LONDON - UEFA president Michel Platini plans to step up his efforts to introduce financial controls on top clubs in the wake of Manchester City's world record bid to sign AC Milan's Brazil forward Kaka in January.
Platini told a news briefing in London that a number of experts were examining proposals to help level the financial playing field for clubs in the Champions League and Europa League, which replaces the UEFA Cup from next season.
Referring to the failed bid for Kaka by Premier League City, who became the world's richest club after being taken over by the Abu Dhabi United Group last year, Platini told reporters:
"How one guy can cost 150 million euro ($192.2 million) is ridiculous from a social, football and financial point of view.
"If you want to buy a boat for 150 million or a plane you can do that, but for a man? That is bad and that is why we have to do something, to create a more equal playing field."
"I have a philosophy, shared by 99 percent of the football people in Europe that we have to do something about having transparency and fairness in the regulations.
"I am listening to the (financial) experts about what we can do -- but it is not easy because the rules of finance are not the same in Germany, or Italy or France.
"But we have to do something because it is not good for football's popularity. My philosophy is that in football there has to be the chance for everyone of one day winning something. For me, football is a game not a product.
Platini will put forward proposals on financial controls in March at a meeting of UEFA's Strategy Committee, which represents leagues, associations and players, but they will only affect European club competitions and not domestic leagues.
Proposals being touted include stopping clubs spending more than their revenue, limiting spending on wages to a fixed proportion of income and restricting squads to 25 players.
"Many clubs support me on this and the president Karl-Heinz Rummenigge and vice-president of the ECA (European Clubs Association) support me. They represent the major clubs and fully agree that we must change the system.

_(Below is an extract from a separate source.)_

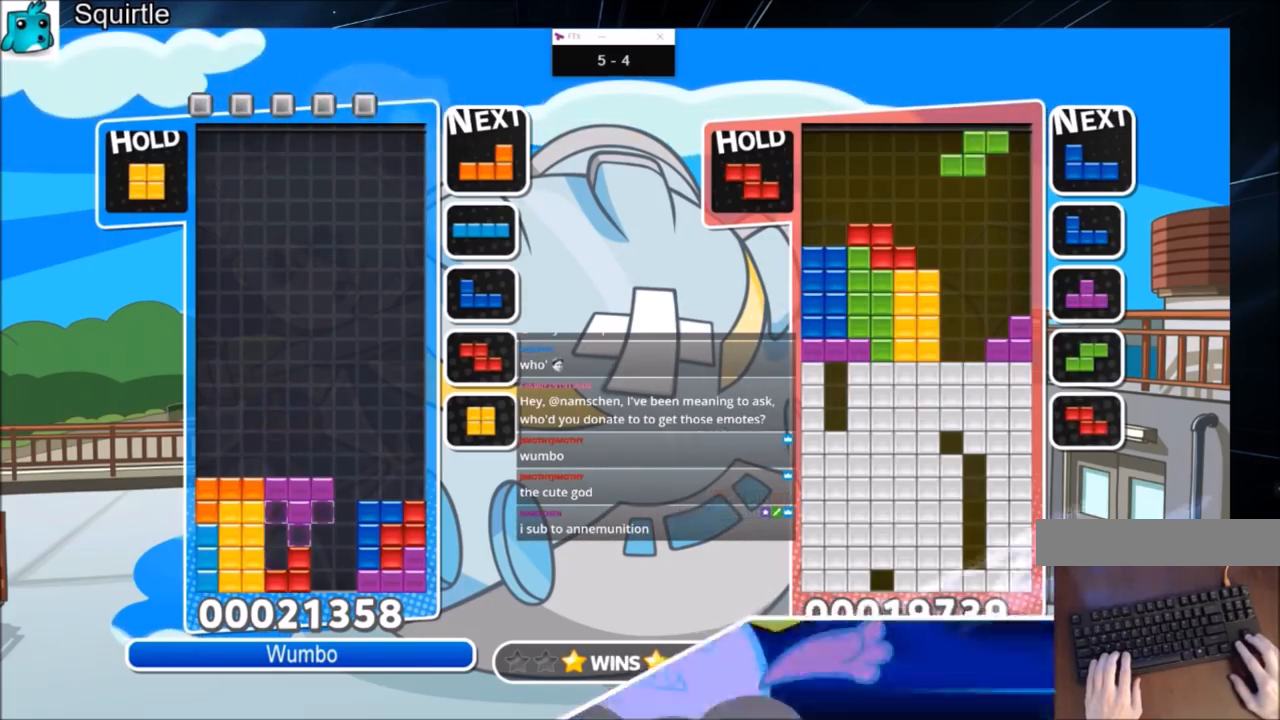
{"keys": ["left"], "events": [[134, "x", "up"], [234, "z", "down"], [367, "z", "up"]]}
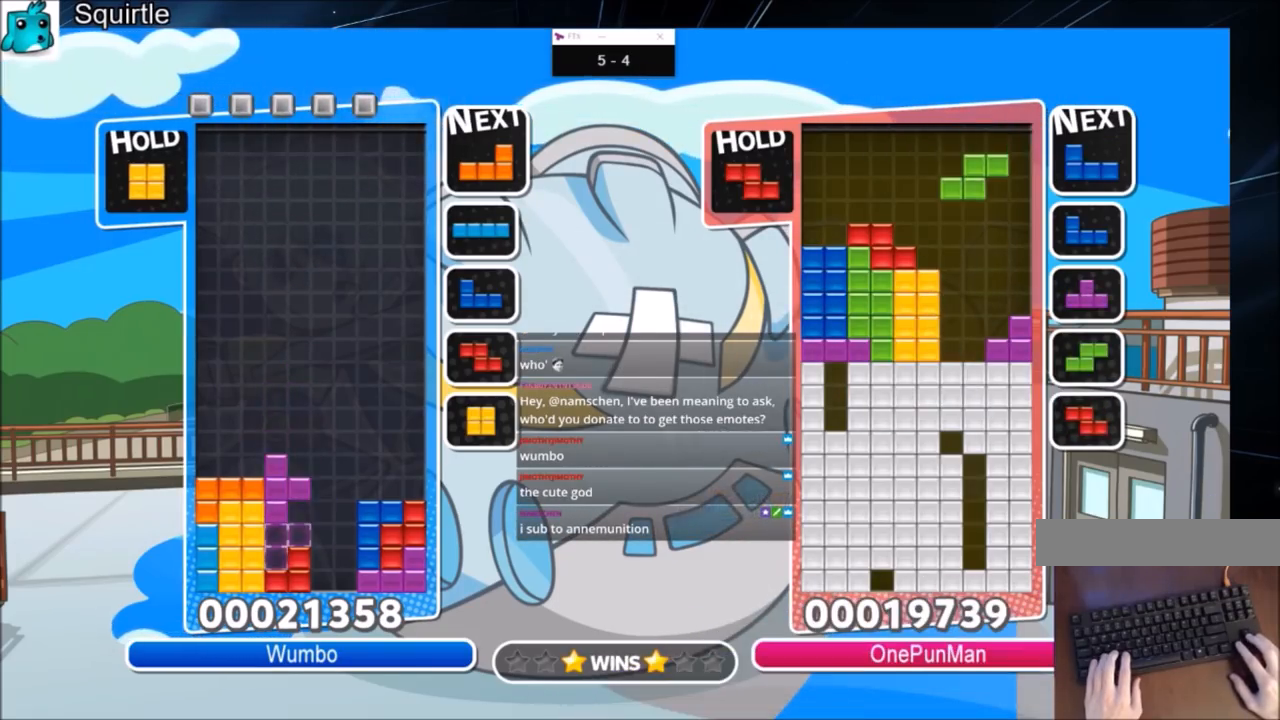
{"keys": ["left"], "events": []}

"It will take time to do that, maybe two or three years, because we have to respect the current contracts of the players.
"We have many ideas, perhaps including a salary cap, there are many proposals, but basically clubs need to live within their means."
Platini said the problem was not just an English one even though the Premier League is now the richest in the world.
"It's not an English problem, it's a European problem and I have to find a good system which allows everybody a chance to win," said Platini.
He added that clubs who do not abide by any new system of financial regulation put in place, could lose their places in UEFA competitions.
Platini also said he wanted a debate about changing the transfer rules so that a player cannot represent more than one club in the same competition in any given season.
"For me when you play for one club in a competition and then play for another in the same competition in the same season it is not ethical.
"I also think a player should play for at least a season, not three months. We'll speak about that at the next FIFA football committee," he added.
David Beckham's three-month loan move to AC Milan from LA Galaxy has drawn attention to the loan system.